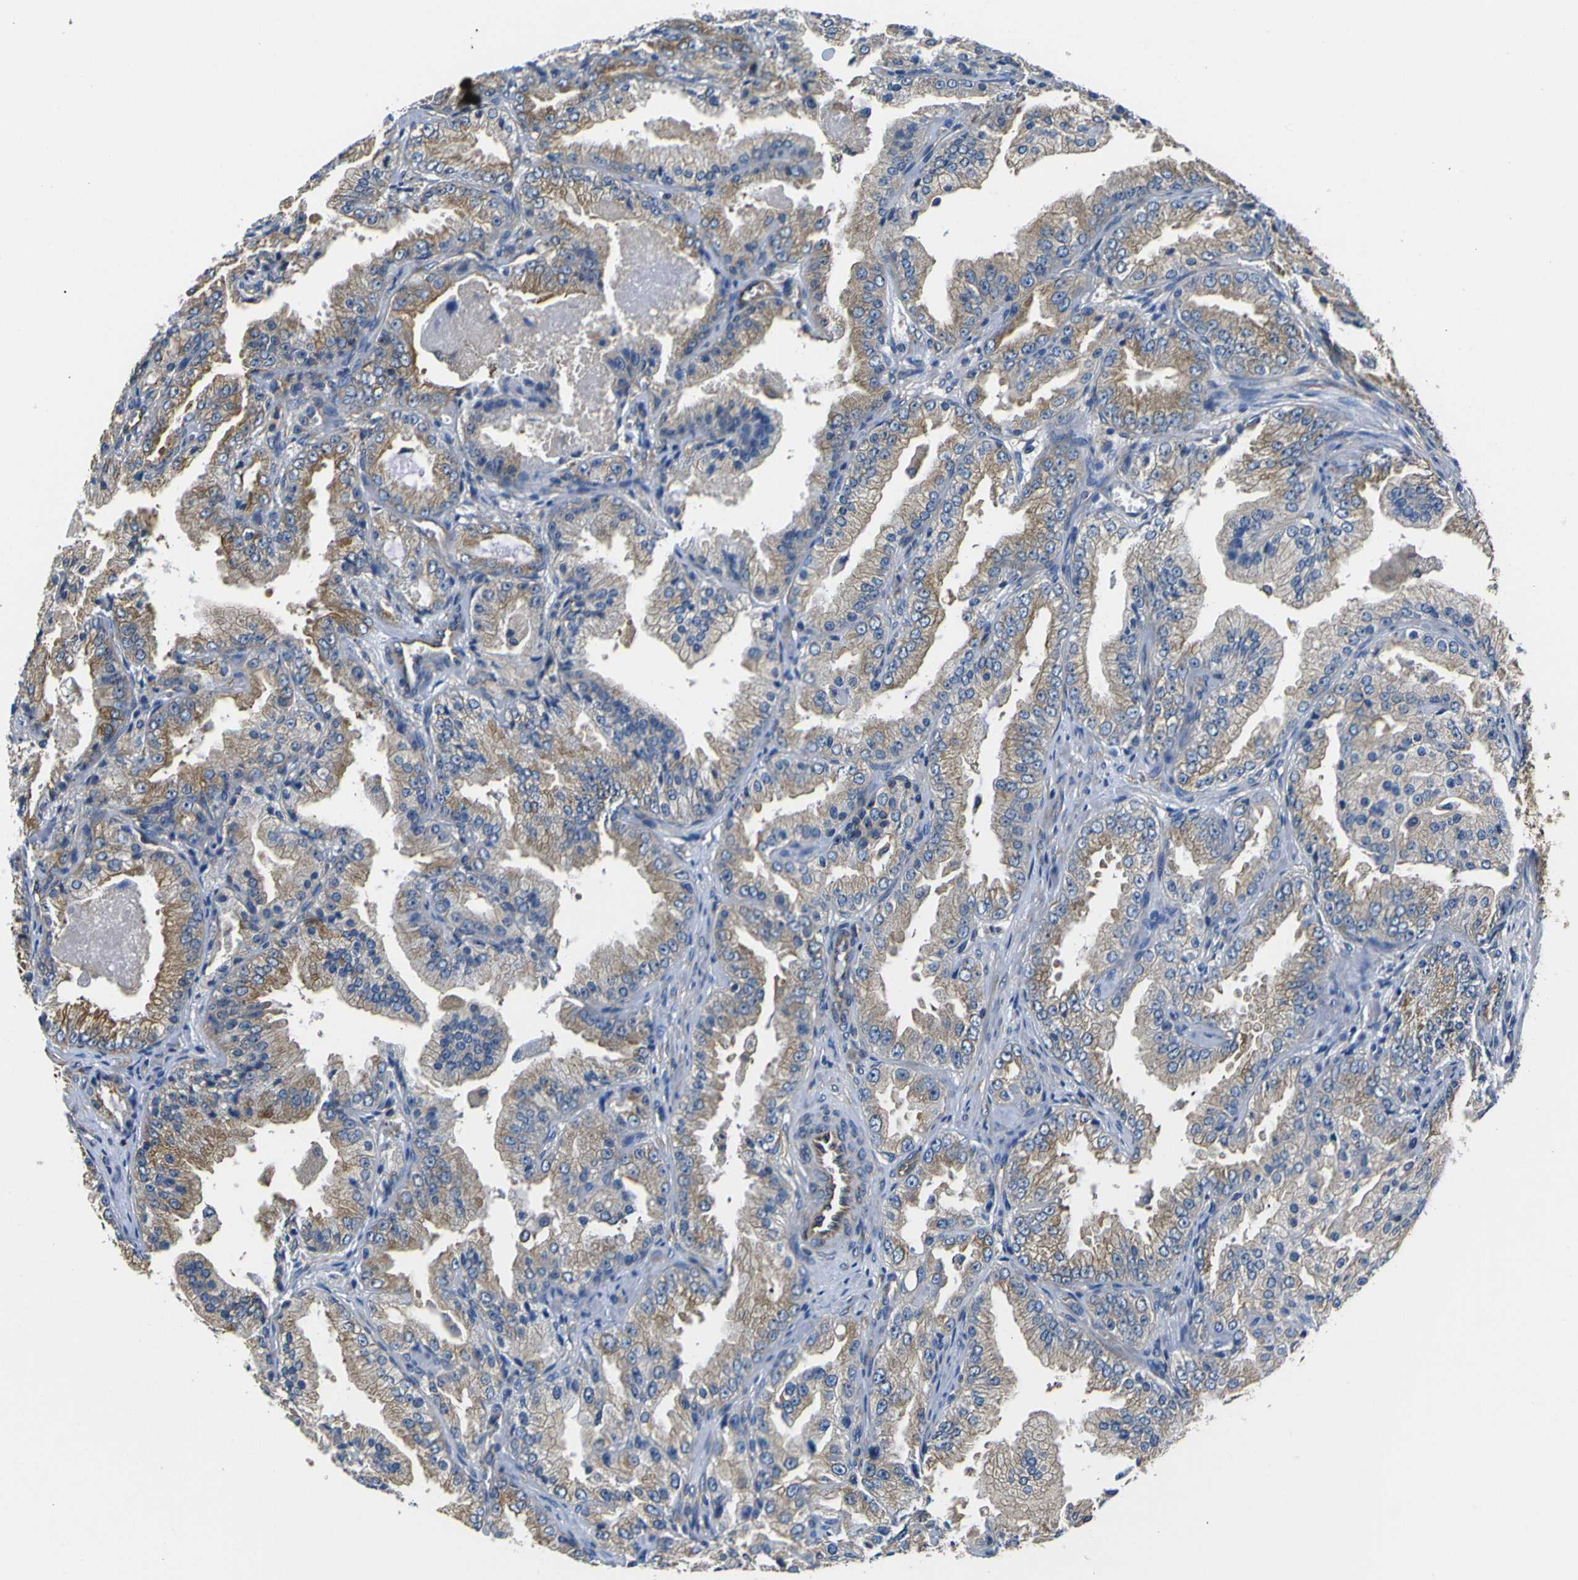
{"staining": {"intensity": "moderate", "quantity": ">75%", "location": "cytoplasmic/membranous"}, "tissue": "prostate cancer", "cell_type": "Tumor cells", "image_type": "cancer", "snomed": [{"axis": "morphology", "description": "Adenocarcinoma, High grade"}, {"axis": "topography", "description": "Prostate"}], "caption": "Prostate adenocarcinoma (high-grade) stained with a brown dye reveals moderate cytoplasmic/membranous positive positivity in approximately >75% of tumor cells.", "gene": "TUBB", "patient": {"sex": "male", "age": 61}}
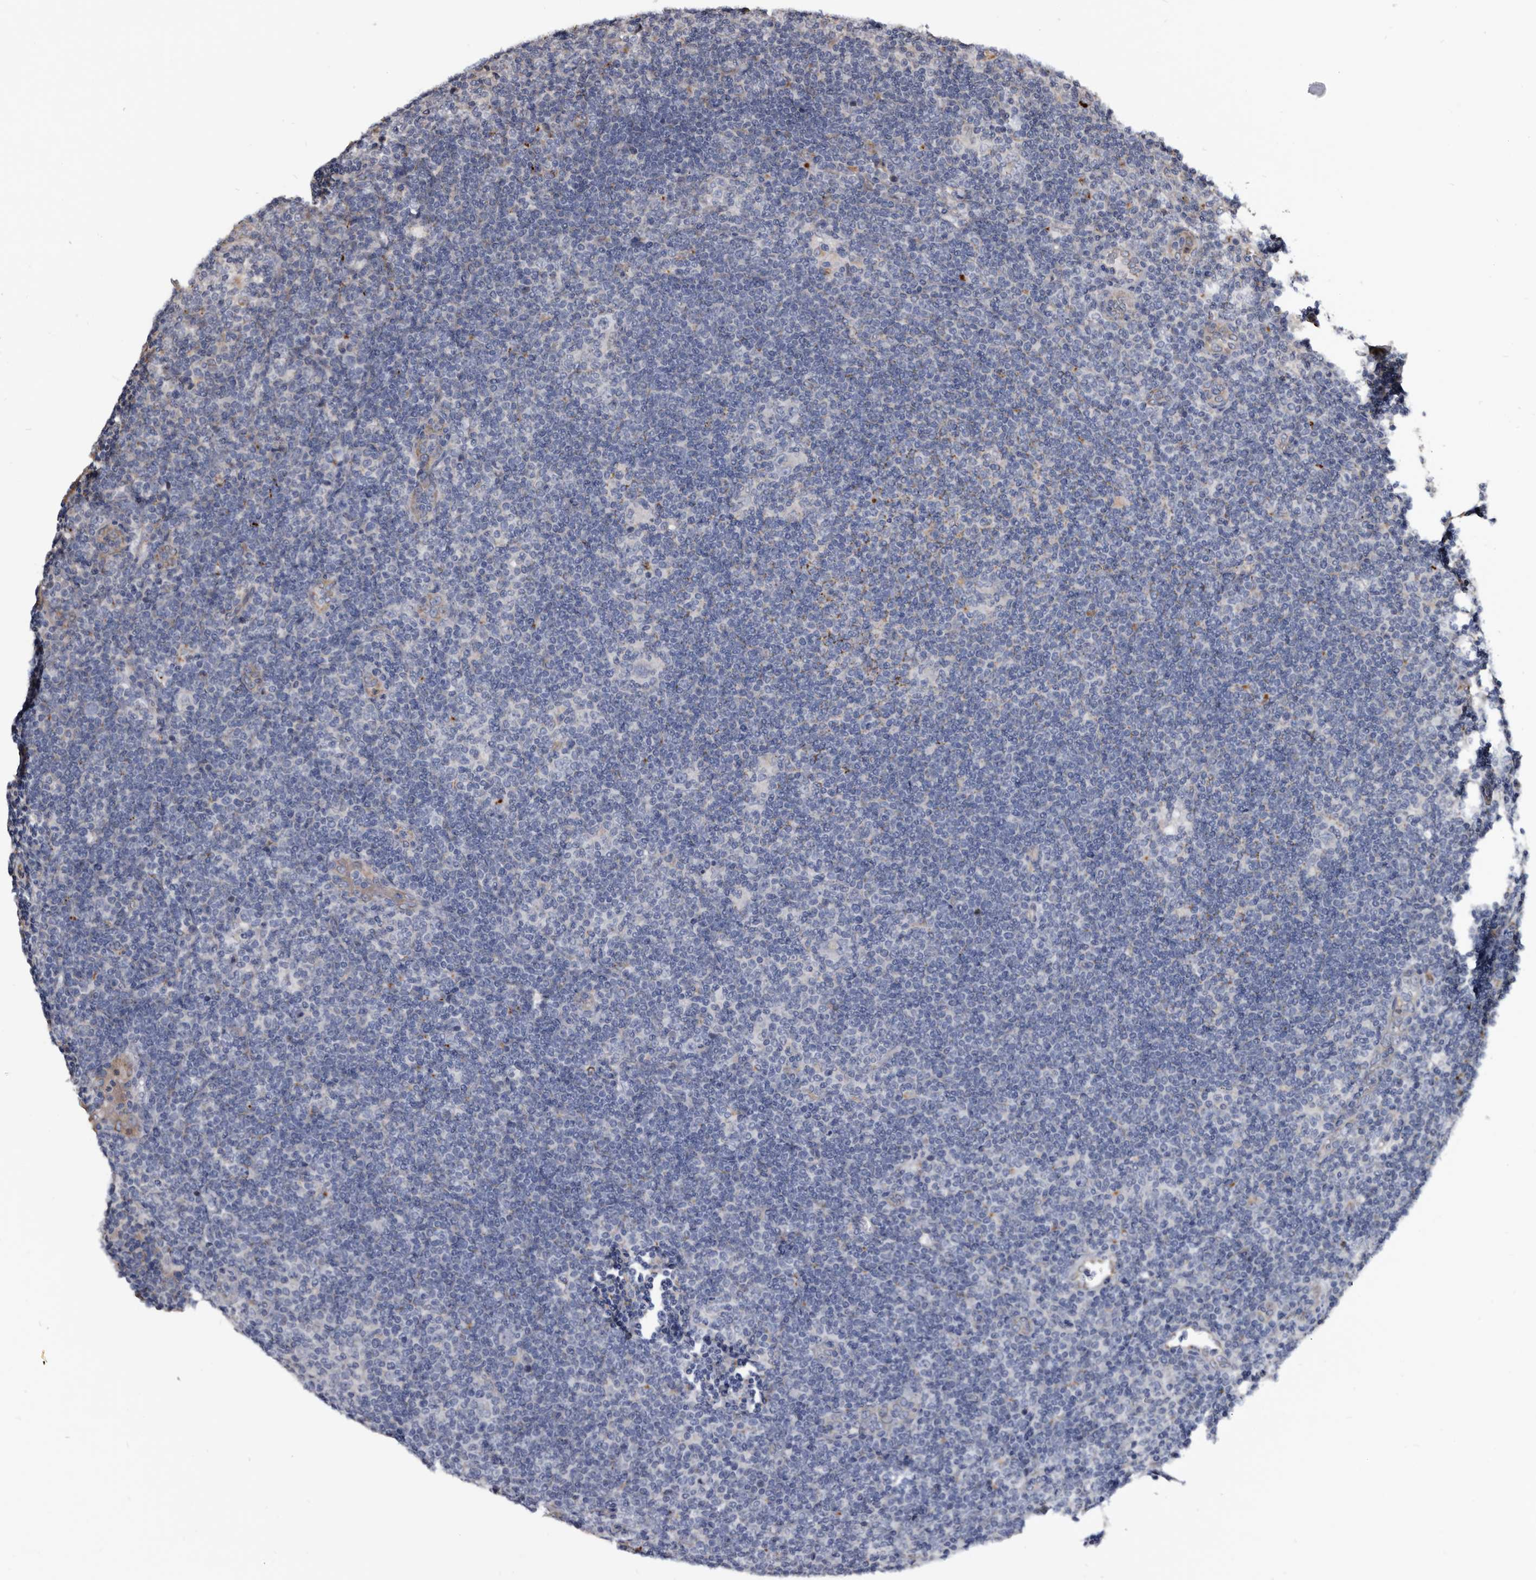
{"staining": {"intensity": "negative", "quantity": "none", "location": "none"}, "tissue": "lymphoma", "cell_type": "Tumor cells", "image_type": "cancer", "snomed": [{"axis": "morphology", "description": "Hodgkin's disease, NOS"}, {"axis": "topography", "description": "Lymph node"}], "caption": "Immunohistochemical staining of human Hodgkin's disease displays no significant expression in tumor cells.", "gene": "CTSA", "patient": {"sex": "female", "age": 57}}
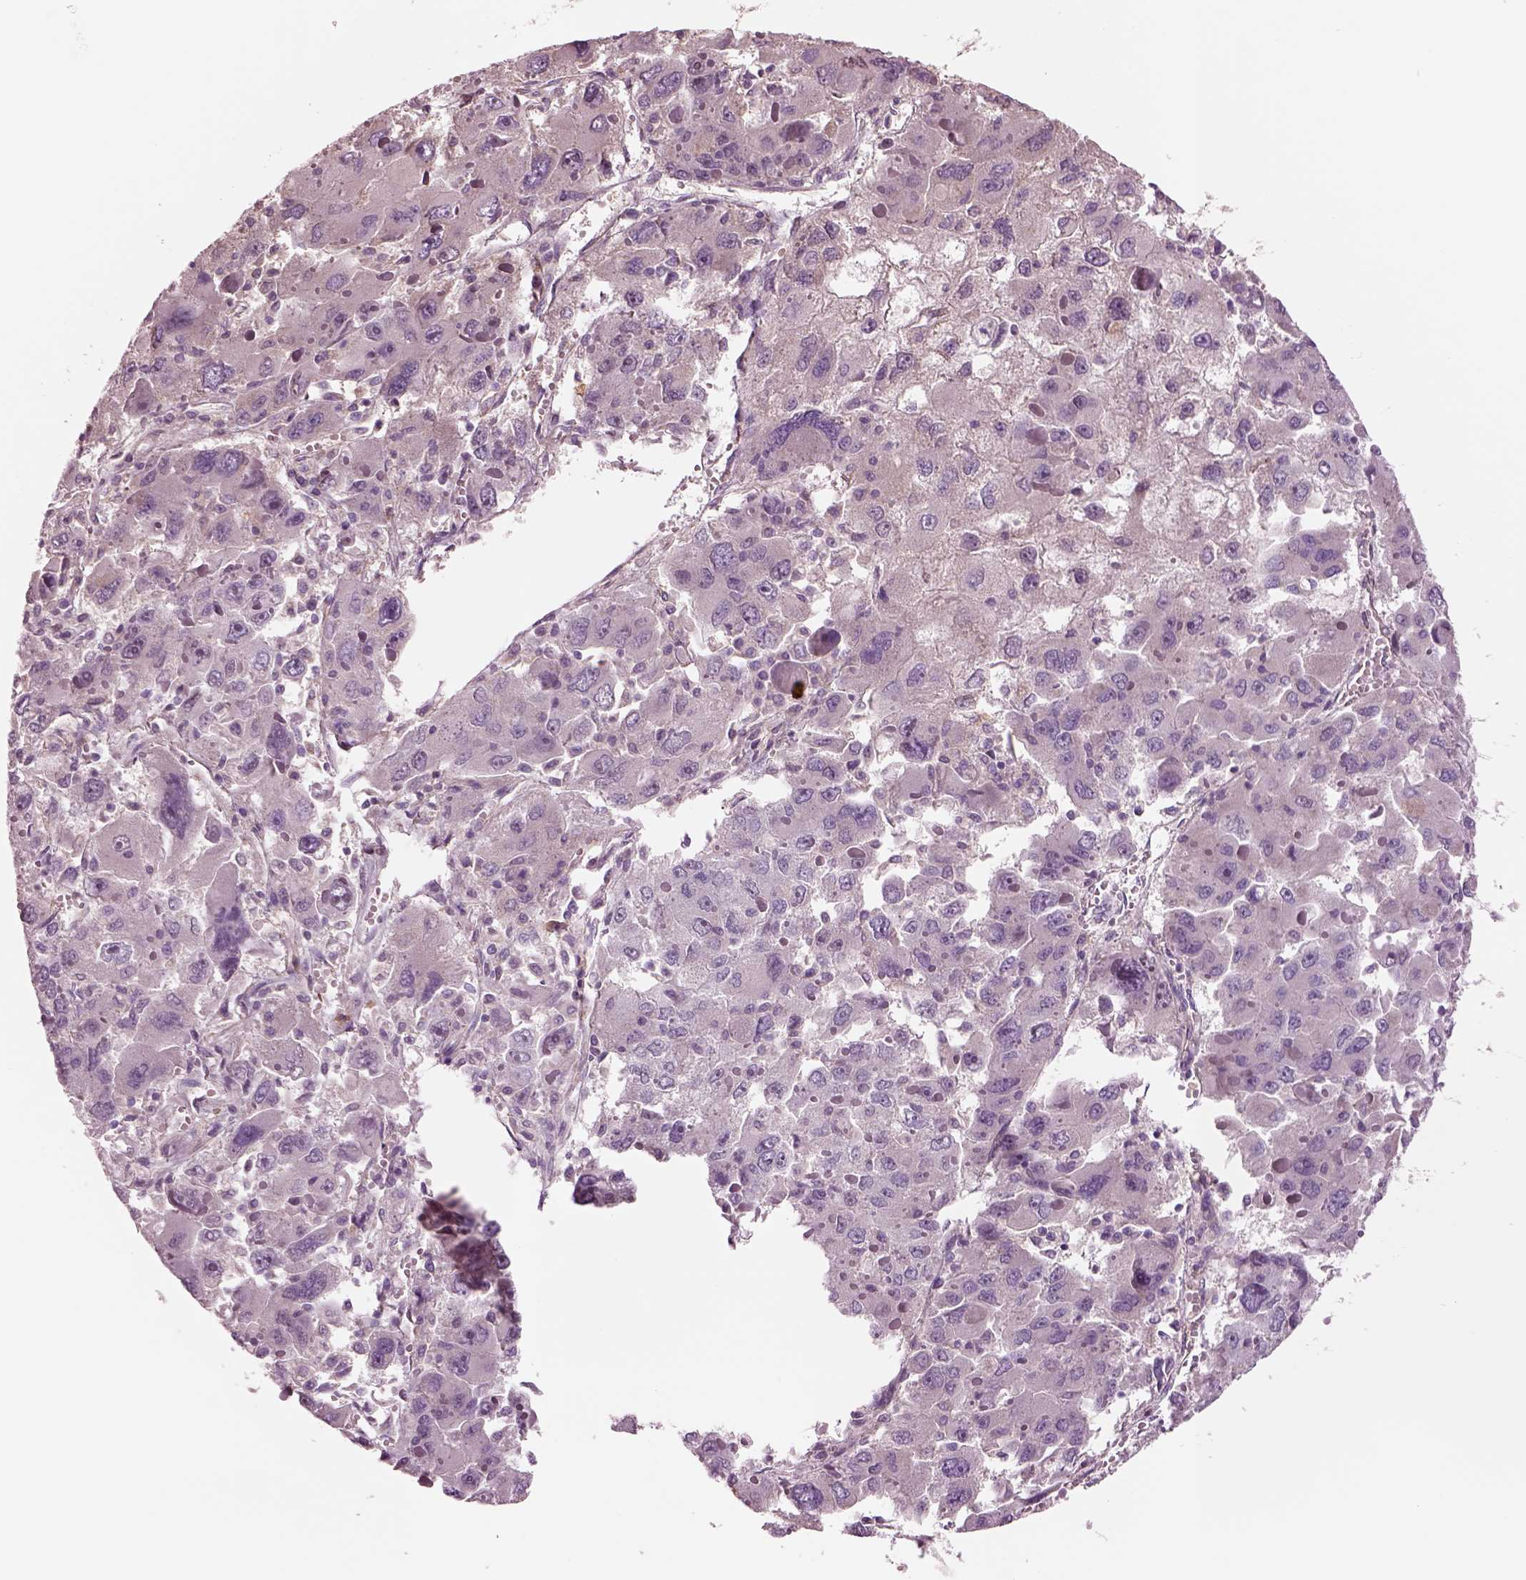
{"staining": {"intensity": "negative", "quantity": "none", "location": "none"}, "tissue": "liver cancer", "cell_type": "Tumor cells", "image_type": "cancer", "snomed": [{"axis": "morphology", "description": "Carcinoma, Hepatocellular, NOS"}, {"axis": "topography", "description": "Liver"}], "caption": "A high-resolution histopathology image shows IHC staining of hepatocellular carcinoma (liver), which displays no significant staining in tumor cells.", "gene": "HTR1B", "patient": {"sex": "female", "age": 41}}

====================

▶ [Required action] Take the data above and repeat it exactly, leaving each picture out.

▶ [Final answer]
{"staining": {"intensity": "moderate", "quantity": ">75%", "location": "cytoplasmic/membranous"}, "tissue": "prostate cancer", "cell_type": "Tumor cells", "image_type": "cancer", "snomed": [{"axis": "morphology", "description": "Adenocarcinoma, High grade"}, {"axis": "topography", "description": "Prostate"}], "caption": "Prostate adenocarcinoma (high-grade) stained with a brown dye reveals moderate cytoplasmic/membranous positive positivity in approximately >75% of tumor cells.", "gene": "TUBB", "patient": {"sex": "male", "age": 61}}
{"staining": {"intensity": "negative", "quantity": "none", "location": "none"}, "tissue": "lymphoma", "cell_type": "Tumor cells", "image_type": "cancer", "snomed": [{"axis": "morphology", "description": "Hodgkin's disease, NOS"}, {"axis": "topography", "description": "Lymph node"}], "caption": "Immunohistochemical staining of human Hodgkin's disease displays no significant expression in tumor cells.", "gene": "CTSA", "patient": {"sex": "female", "age": 57}}
{"staining": {"intensity": "negative", "quantity": "none", "location": "none"}, "tissue": "liver cancer", "cell_type": "Tumor cells", "image_type": "cancer", "snomed": [{"axis": "morphology", "description": "Carcinoma, Hepatocellular, NOS"}, {"axis": "topography", "description": "Liver"}], "caption": "A high-resolution histopathology image shows IHC staining of hepatocellular carcinoma (liver), which displays no significant staining in tumor cells.", "gene": "HTR1B", "patient": {"sex": "female", "age": 41}}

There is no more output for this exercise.